Mercado de trabalho fragilizado
A geração de empregos formais está diretamente ligada ao aquecimento da economia. Com atividade econômica fraca, as empresas contratam menos. Mesmo com a queda gradual da taxa de desemprego em certos períodos, a qualidade das vagas e a informalidade ainda são desafios estruturais. Setores como construção civil, comércio e serviços — tradicionalmente grandes empregadores — são especialmente sensíveis ao custo do crédito. Juros altos também encarecem o crédito imobiliário, reduzindo o estímulo à construção de novas moradias e, consequentemente, a geração de postos de trabalho no setor.

O cenário em 2022
Em maio de 2022, o Brasil enfrentava uma inflação anual acima de 10%, impulsionada pelos preços de alimentos, energia e combustíveis. O Banco Central havia elevado a Selic de 2% ao ano (no ciclo de baixa da pandemia) para 12,75% ao ano, com sinalização de novos aumentos. Essa política monetária restritiva visava conter a inflação, mas também travava o crescimento econômico. As projeções de mercado apontavam expansão do PIB em torno de 1,5% para 2022, bem abaixo da média mundial. A geração de empregos formais, embora positiva, perdia fôlego em comparação com o período pós-reabertura.

Comparação internacional
Enquanto países como Estados Unidos, Reino Unido e outros também elevavam suas taxas de juros para combater a inflação, o Brasil partia de uma base muito mais alta. Os juros reais (descontada a inflação esperada) brasileiros superavam 7% ao ano, contra menos de 2% nos EUA ou na Europa. Isso atrai capital estrangeiro especulativo, mas inibe o investimento produtivo interno. A taxa de câmbio, embora volátil, não compensa o custo interno do capital. O resultado é um crescimento econômico medíocre e uma recuperação do mercado de trabalho mais lenta que a de outros emergentes.

Principais causas e consequências dos juros altos

Perguntas frequentes

1. Por que o Brasil tem os juros mais altos do mundo?

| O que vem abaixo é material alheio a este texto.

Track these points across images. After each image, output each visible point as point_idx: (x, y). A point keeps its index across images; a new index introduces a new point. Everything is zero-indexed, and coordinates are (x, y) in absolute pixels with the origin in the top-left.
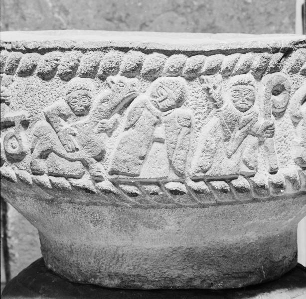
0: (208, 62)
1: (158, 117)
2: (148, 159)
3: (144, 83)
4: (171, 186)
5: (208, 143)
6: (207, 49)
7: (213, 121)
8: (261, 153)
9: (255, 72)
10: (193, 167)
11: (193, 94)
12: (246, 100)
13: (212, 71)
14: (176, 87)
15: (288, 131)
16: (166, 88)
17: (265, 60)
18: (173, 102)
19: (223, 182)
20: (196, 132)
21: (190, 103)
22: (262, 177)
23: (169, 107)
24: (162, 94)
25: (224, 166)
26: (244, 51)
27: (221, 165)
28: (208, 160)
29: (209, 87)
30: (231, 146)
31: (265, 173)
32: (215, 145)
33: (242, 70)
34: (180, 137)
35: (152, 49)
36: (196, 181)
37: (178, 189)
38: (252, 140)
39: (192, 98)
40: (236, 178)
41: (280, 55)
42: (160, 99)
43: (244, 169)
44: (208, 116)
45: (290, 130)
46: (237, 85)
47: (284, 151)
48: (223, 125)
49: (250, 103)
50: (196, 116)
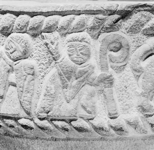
0: (47, 21)
1: (10, 66)
2: (6, 98)
3: (2, 38)
4: (23, 121)
5: (48, 89)
6: (44, 10)
7: (53, 71)
8: (101, 100)
9: (90, 31)
10: (38, 107)
11: (36, 48)
12: (81, 55)
13: (49, 30)
14: (21, 42)
15: (129, 82)
16: (15, 42)
17: (99, 21)
18: (20, 54)
19: (64, 122)
20: (40, 79)
21: (34, 55)
22: (102, 120)
23: (17, 58)
24: (12, 47)
25: (63, 108)
26: (79, 13)
27: (61, 108)
28: (49, 103)
29: (48, 42)
30: (69, 92)
31: (104, 117)
32: (54, 91)
33: (76, 28)
34: (26, 83)
35: (5, 10)
36: (41, 119)
37: (27, 125)
38: (88, 88)
39: (35, 52)
40: (75, 120)
41: (116, 16)
42: (11, 51)
43: (82, 112)
44: (50, 66)
45: (131, 82)
46: (72, 41)
47: (125, 99)
48: (60, 75)
49: (85, 57)
50: (40, 66)
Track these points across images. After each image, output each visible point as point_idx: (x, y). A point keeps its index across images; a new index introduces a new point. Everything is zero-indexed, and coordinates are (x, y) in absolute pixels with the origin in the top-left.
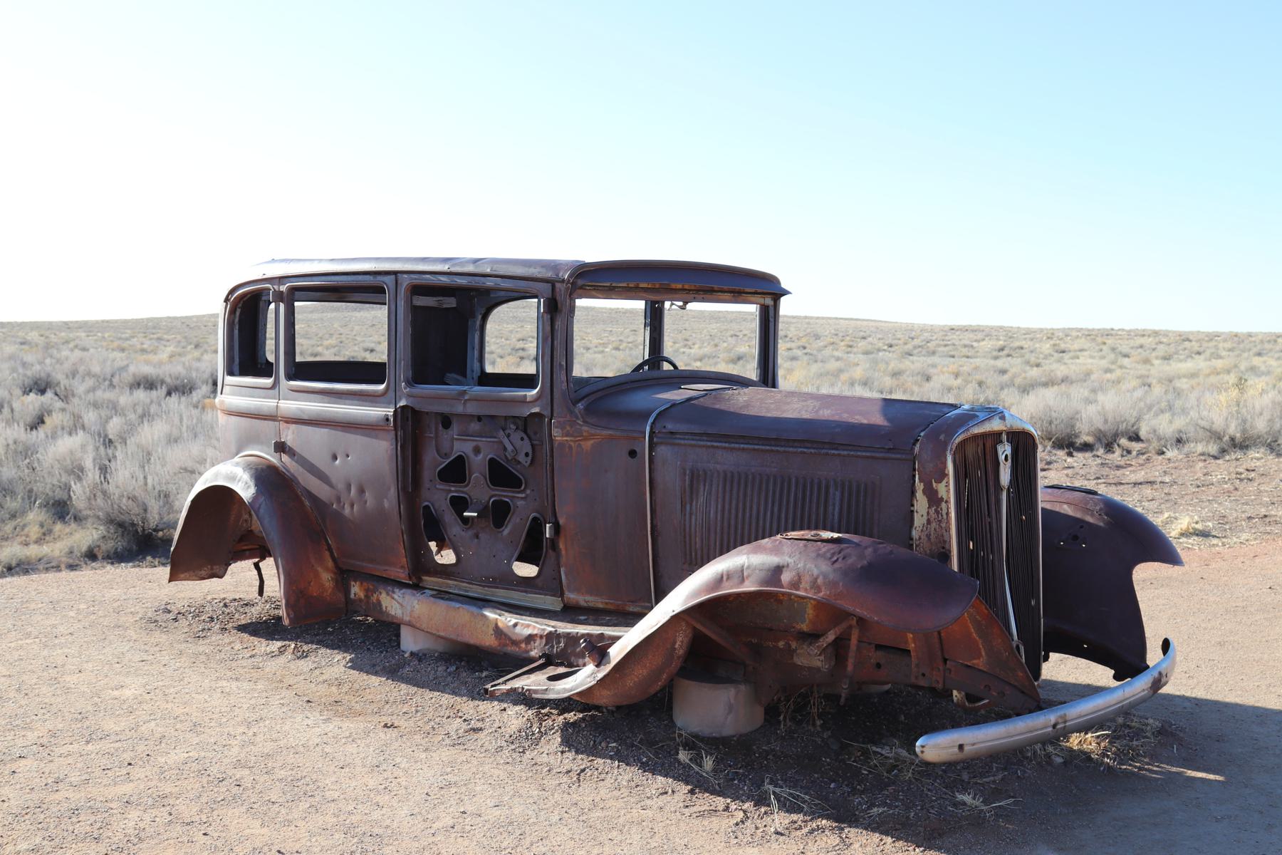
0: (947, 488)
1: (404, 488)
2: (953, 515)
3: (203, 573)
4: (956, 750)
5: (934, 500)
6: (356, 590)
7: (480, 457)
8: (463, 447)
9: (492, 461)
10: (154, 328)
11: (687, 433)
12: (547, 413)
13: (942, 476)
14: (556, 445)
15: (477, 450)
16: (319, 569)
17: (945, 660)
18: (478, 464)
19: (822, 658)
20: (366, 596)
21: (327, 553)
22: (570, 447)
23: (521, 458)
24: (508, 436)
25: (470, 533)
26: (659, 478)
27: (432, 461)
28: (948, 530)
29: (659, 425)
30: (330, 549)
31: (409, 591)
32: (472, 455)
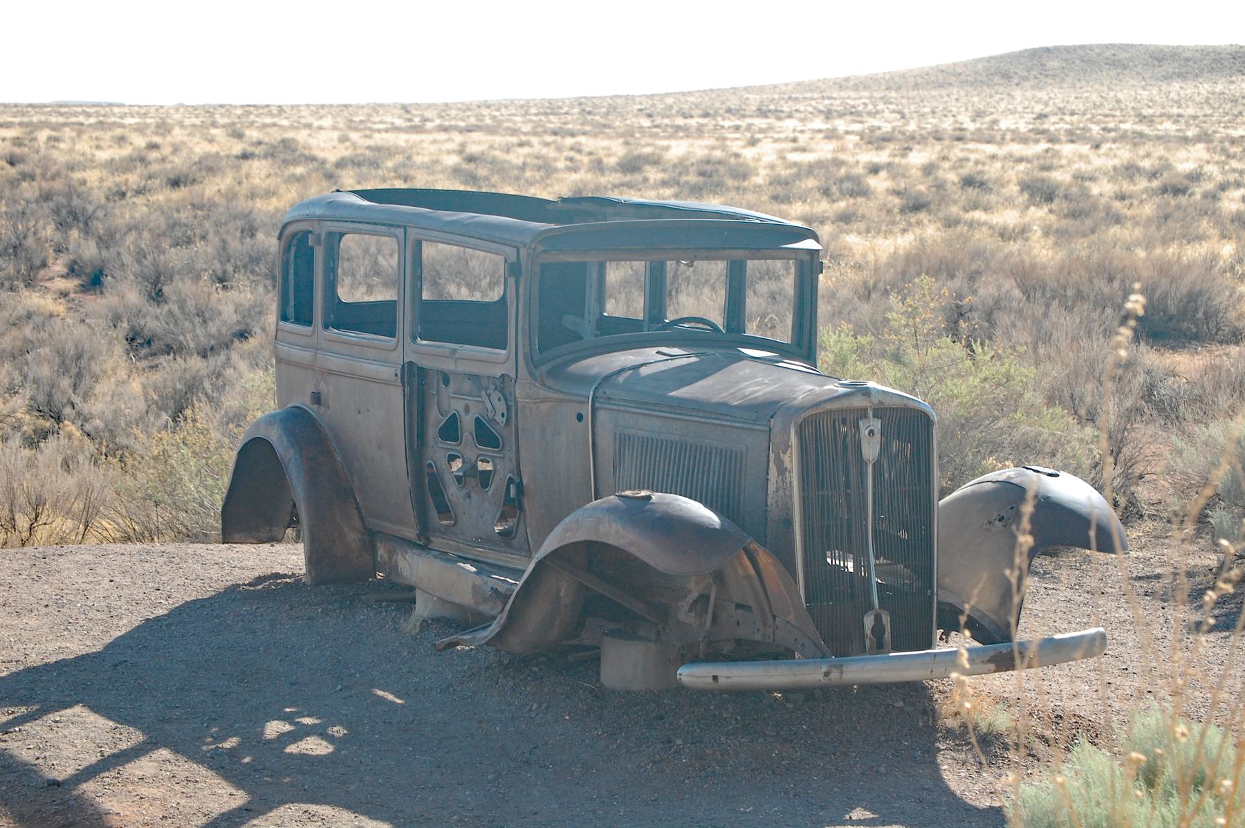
0: (792, 460)
1: (411, 445)
2: (795, 484)
3: (262, 535)
4: (711, 680)
5: (782, 470)
6: (382, 552)
7: (469, 417)
8: (457, 406)
9: (477, 419)
10: (762, 113)
11: (630, 401)
12: (513, 375)
13: (788, 447)
14: (520, 405)
15: (467, 409)
16: (346, 529)
17: (774, 617)
18: (468, 423)
19: (693, 614)
20: (390, 558)
21: (355, 511)
22: (531, 410)
23: (499, 419)
24: (489, 396)
25: (464, 492)
26: (599, 441)
27: (435, 419)
28: (791, 497)
29: (601, 391)
30: (358, 509)
31: (418, 552)
32: (463, 414)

O Brasil combina inflação resistente, incerteza sobre a trajetória fiscal, elevada dívida pública e expectativas de mercado desfavoráveis. O Banco Central precisa manter a Selic em patamares elevados para ancorar a inflação e evitar pressões cambiais. Além disso, o spread bancário (diferença entre a taxa de captação e a taxa de empréstimo) é alto no Brasil devido à inadimplência, custos administrativos e concentração bancária.

2. Como os juros altos afetam o emprego?

Juros altos encarecem o crédito para as empresas, reduzindo a produção e os investimentos. Com menor atividade econômica, as empresas contratam menos trabalhadores. Além disso, o consumo das famílias cai, afetando setores como comércio e serviços que são intensivos em mão de obra. O resultado é um mercado de trabalho mais fraco, com menor geração de vagas formais e aumento da informalidade.

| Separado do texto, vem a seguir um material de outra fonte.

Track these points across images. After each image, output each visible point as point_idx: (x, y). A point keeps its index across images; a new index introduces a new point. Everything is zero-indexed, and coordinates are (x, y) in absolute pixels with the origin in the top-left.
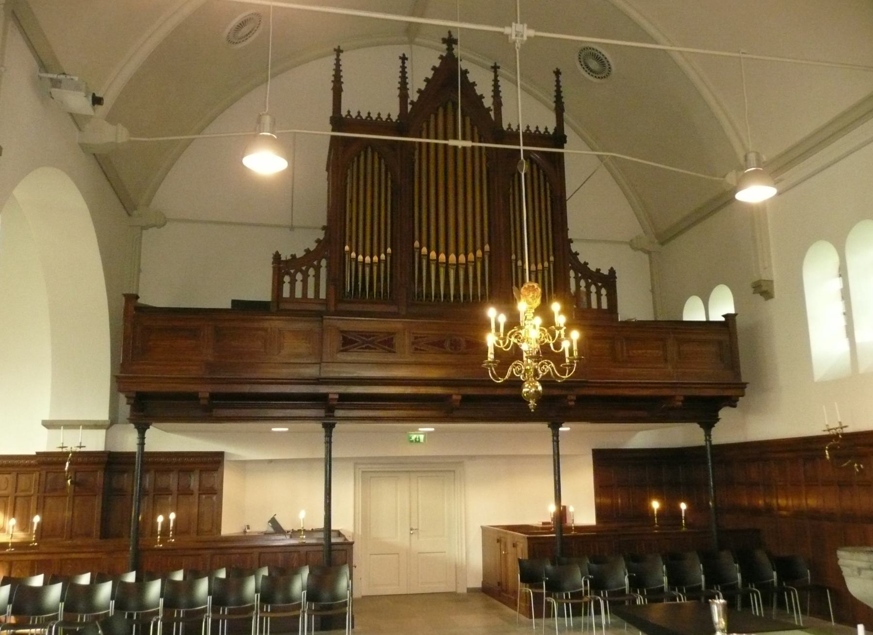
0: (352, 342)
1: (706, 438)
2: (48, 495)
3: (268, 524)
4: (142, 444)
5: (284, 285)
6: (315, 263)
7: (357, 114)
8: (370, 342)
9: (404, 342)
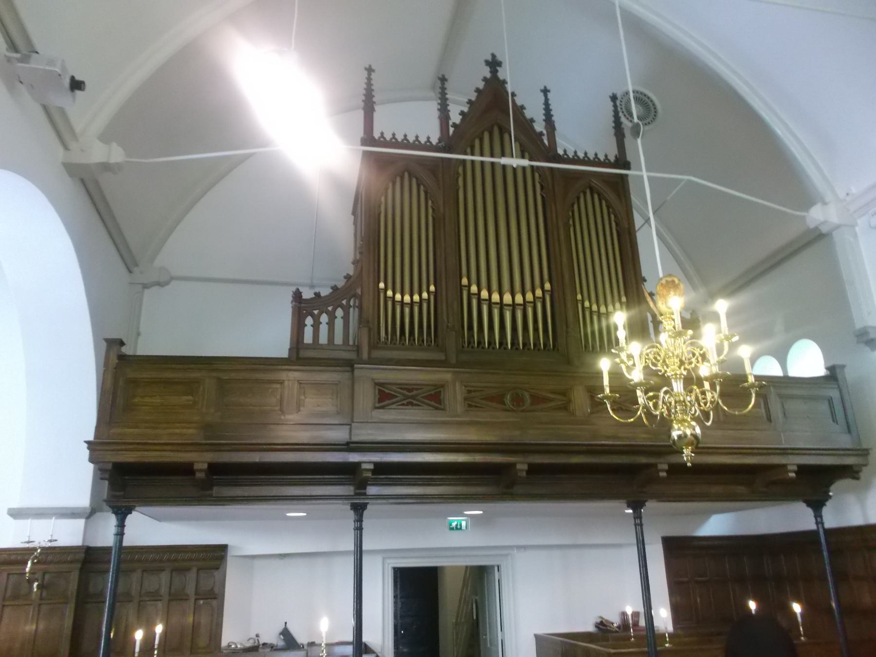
0: (390, 396)
1: (816, 520)
2: (7, 603)
3: (280, 638)
4: (120, 534)
5: (306, 328)
6: (344, 302)
7: (391, 136)
8: (413, 397)
9: (455, 395)
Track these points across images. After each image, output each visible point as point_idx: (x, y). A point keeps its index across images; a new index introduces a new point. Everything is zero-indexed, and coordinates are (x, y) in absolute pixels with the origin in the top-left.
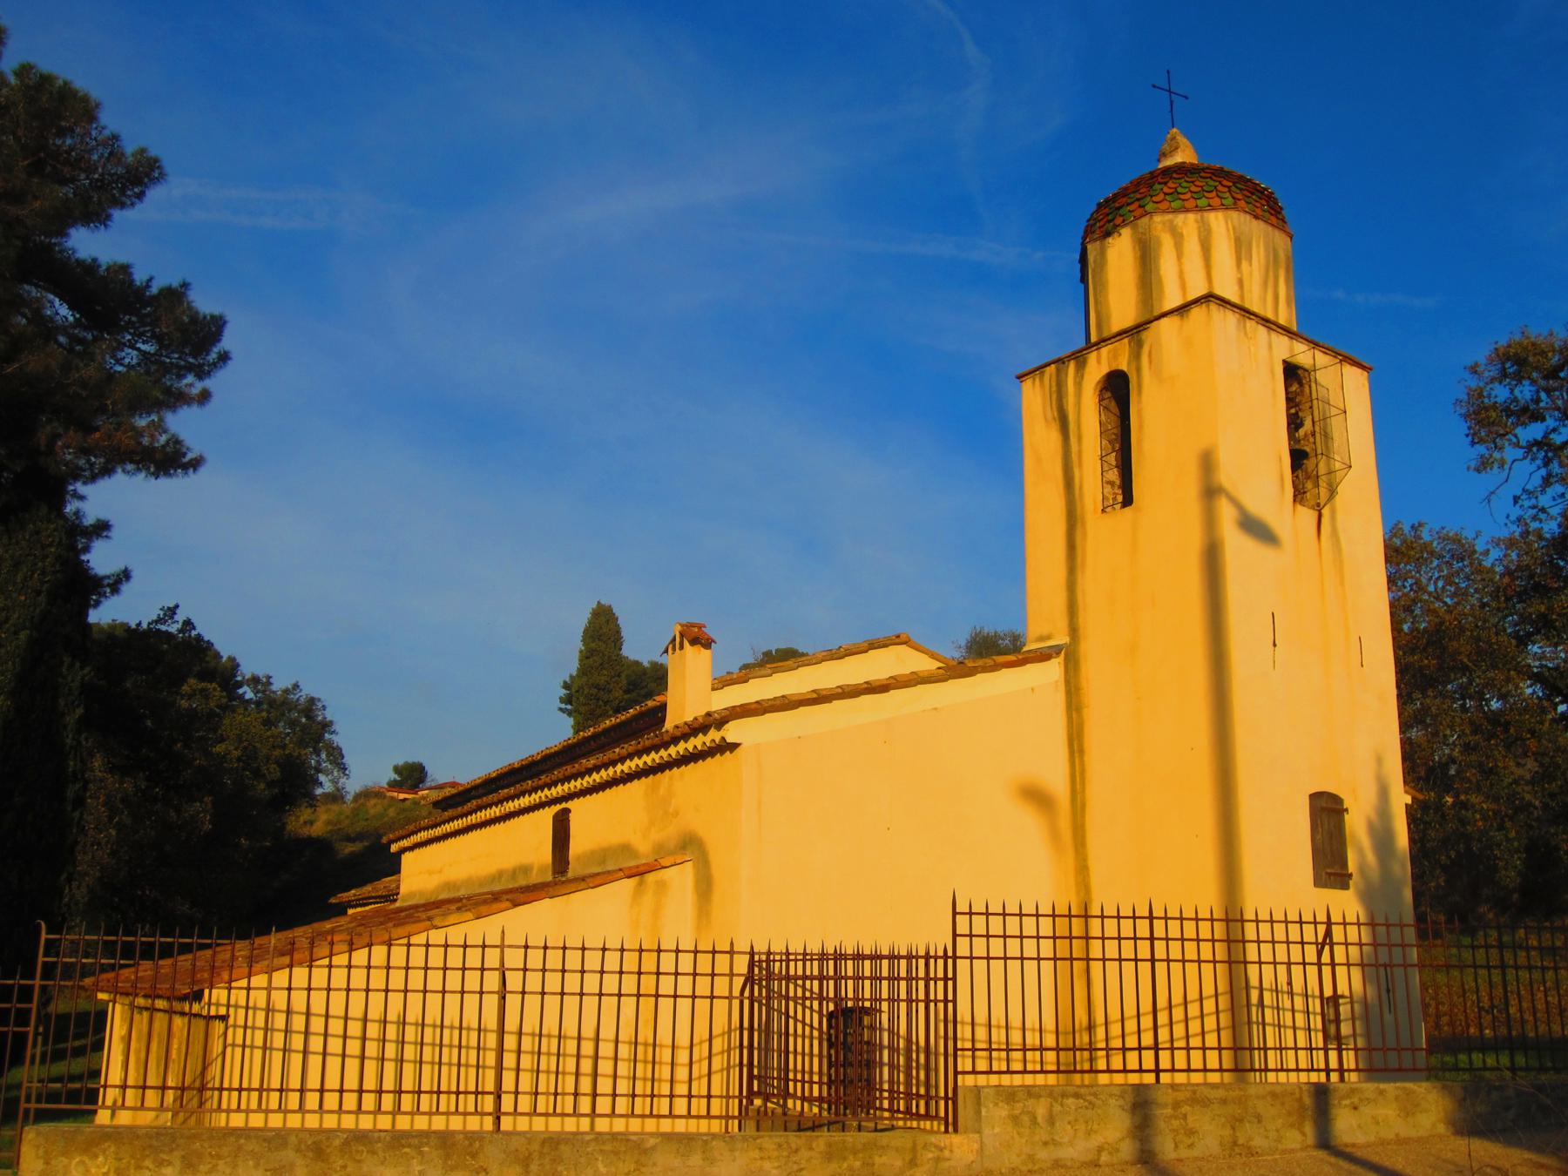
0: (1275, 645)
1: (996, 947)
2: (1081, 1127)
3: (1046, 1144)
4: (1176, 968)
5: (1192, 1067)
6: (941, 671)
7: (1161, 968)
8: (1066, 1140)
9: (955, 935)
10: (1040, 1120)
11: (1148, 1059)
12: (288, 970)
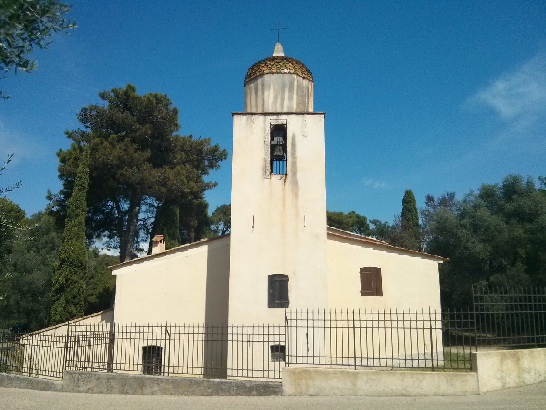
0: (253, 227)
1: (316, 324)
2: (85, 382)
3: (76, 386)
4: (177, 342)
5: (388, 366)
6: (164, 243)
7: (33, 347)
8: (81, 386)
9: (68, 331)
10: (76, 380)
11: (352, 362)
12: (67, 326)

3. O que pode ser feito para reduzir os juros no Brasil de forma sustentável?

Para que a Selic caia sem pressionar a inflação, é necessário um conjunto de medidas: controle fiscal (redução do déficit público, reformas estruturais), melhoria do ambiente de negócios (reforma tributária, redução da burocracia) e credibilidade do Banco Central. Quando o mercado percebe menor risco de calote e inflação sob controle, as expectativas de juros futuros caem, permitindo ao BC reduzir a taxa básica sem gerar descontrole inflacionário.